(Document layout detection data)
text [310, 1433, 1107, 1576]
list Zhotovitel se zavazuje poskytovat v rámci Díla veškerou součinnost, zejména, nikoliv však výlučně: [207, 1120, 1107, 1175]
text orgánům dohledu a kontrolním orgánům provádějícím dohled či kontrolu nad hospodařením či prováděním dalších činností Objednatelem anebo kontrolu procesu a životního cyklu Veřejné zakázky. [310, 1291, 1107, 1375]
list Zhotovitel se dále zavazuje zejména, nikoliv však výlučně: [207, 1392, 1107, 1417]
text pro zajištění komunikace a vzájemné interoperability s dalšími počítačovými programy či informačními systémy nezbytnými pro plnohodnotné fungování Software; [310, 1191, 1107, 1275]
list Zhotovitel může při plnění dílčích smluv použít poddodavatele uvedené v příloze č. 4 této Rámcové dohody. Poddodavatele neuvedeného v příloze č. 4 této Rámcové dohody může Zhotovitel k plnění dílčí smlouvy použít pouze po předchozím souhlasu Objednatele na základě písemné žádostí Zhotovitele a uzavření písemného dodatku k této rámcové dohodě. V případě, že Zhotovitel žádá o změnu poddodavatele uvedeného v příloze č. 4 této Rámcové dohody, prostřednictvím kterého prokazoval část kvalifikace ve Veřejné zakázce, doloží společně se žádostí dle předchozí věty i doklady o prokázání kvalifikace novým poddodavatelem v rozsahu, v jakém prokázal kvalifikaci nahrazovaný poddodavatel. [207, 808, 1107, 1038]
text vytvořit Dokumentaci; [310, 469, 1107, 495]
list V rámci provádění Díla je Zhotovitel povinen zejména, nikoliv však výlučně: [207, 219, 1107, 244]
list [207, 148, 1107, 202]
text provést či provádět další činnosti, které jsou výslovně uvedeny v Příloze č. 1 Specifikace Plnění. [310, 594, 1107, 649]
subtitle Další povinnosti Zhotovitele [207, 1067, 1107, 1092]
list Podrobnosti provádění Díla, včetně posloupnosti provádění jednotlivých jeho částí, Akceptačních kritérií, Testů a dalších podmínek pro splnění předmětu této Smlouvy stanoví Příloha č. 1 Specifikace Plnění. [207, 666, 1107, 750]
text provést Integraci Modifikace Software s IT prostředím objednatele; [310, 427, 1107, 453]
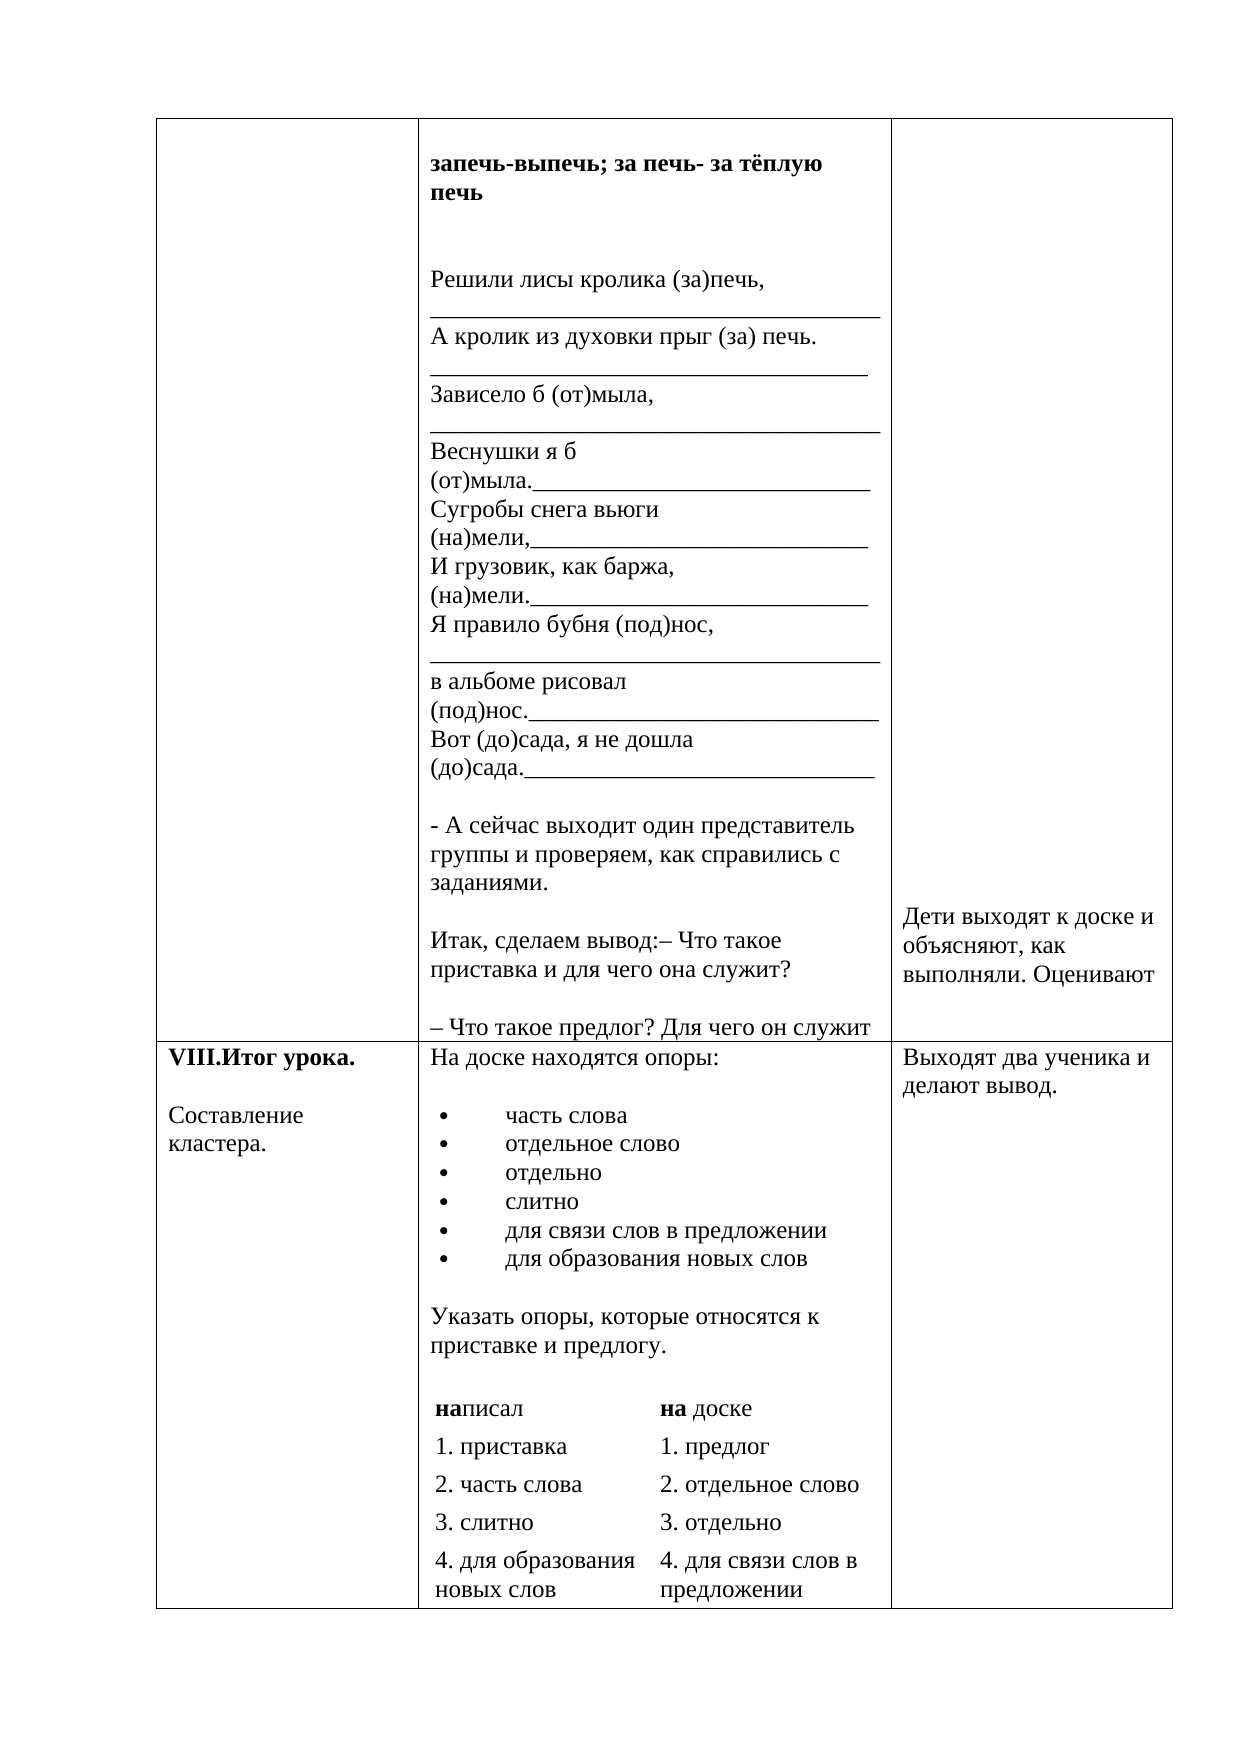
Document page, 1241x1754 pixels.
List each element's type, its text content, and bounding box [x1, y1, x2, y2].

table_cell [419, 119, 891, 1041]
table_cell Выходят два ученика и делают вывод. [892, 1042, 1172, 1608]
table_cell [892, 119, 1172, 1041]
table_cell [157, 119, 418, 1041]
table_cell На доске находятся опоры: часть слова отдельное слово отдельно слитно для связи слов в предложении для образования новых слов Указать опоры, которые относятся к приставке и предлогу. [419, 1042, 891, 1608]
table_cell VIII.Итог урока. Составление кластера. [157, 1042, 418, 1608]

● **PROBLEM REQUIREMENTS**:
Each record should be quoted exactly, with the images omitted.

● **ANSWER TO THE PROBLEM**:
text [310, 1433, 1107, 1576]
list Zhotovitel se zavazuje poskytovat v rámci Díla veškerou součinnost, zejména, nikoliv však výlučně: [207, 1120, 1107, 1175]
text orgánům dohledu a kontrolním orgánům provádějícím dohled či kontrolu nad hospodařením či prováděním dalších činností Objednatelem anebo kontrolu procesu a životního cyklu Veřejné zakázky. [310, 1291, 1107, 1375]
list Zhotovitel se dále zavazuje zejména, nikoliv však výlučně: [207, 1392, 1107, 1417]
text pro zajištění komunikace a vzájemné interoperability s dalšími počítačovými programy či informačními systémy nezbytnými pro plnohodnotné fungování Software; [310, 1191, 1107, 1275]
list Zhotovitel může při plnění dílčích smluv použít poddodavatele uvedené v příloze č. 4 této Rámcové dohody. Poddodavatele neuvedeného v příloze č. 4 této Rámcové dohody může Zhotovitel k plnění dílčí smlouvy použít pouze po předchozím souhlasu Objednatele na základě písemné žádostí Zhotovitele a uzavření písemného dodatku k této rámcové dohodě. V případě, že Zhotovitel žádá o změnu poddodavatele uvedeného v příloze č. 4 této Rámcové dohody, prostřednictvím kterého prokazoval část kvalifikace ve Veřejné zakázce, doloží společně se žádostí dle předchozí věty i doklady o prokázání kvalifikace novým poddodavatelem v rozsahu, v jakém prokázal kvalifikaci nahrazovaný poddodavatel. [207, 808, 1107, 1038]
text vytvořit Dokumentaci; [310, 469, 1107, 495]
list V rámci provádění Díla je Zhotovitel povinen zejména, nikoliv však výlučně: [207, 219, 1107, 244]
list [207, 148, 1107, 202]
text provést či provádět další činnosti, které jsou výslovně uvedeny v Příloze č. 1 Specifikace Plnění. [310, 594, 1107, 649]
subtitle Další povinnosti Zhotovitele [207, 1067, 1107, 1092]
list Podrobnosti provádění Díla, včetně posloupnosti provádění jednotlivých jeho částí, Akceptačních kritérií, Testů a dalších podmínek pro splnění předmětu této Smlouvy stanoví Příloha č. 1 Specifikace Plnění. [207, 666, 1107, 750]
text provést Integraci Modifikace Software s IT prostředím objednatele; [310, 427, 1107, 453]
Document page, 1241x1754 pixels.
List each element's type, its text content, and bounding box [x1, y1, x2, y2].

table_cell [419, 119, 891, 1041]
table_cell Выходят два ученика и делают вывод. [892, 1042, 1172, 1608]
table_cell [892, 119, 1172, 1041]
table_cell [157, 119, 418, 1041]
table_cell На доске находятся опоры: часть слова отдельное слово отдельно слитно для связи слов в предложении для образования новых слов Указать опоры, которые относятся к приставке и предлогу. [419, 1042, 891, 1608]
table_cell VIII.Итог урока. Составление кластера. [157, 1042, 418, 1608]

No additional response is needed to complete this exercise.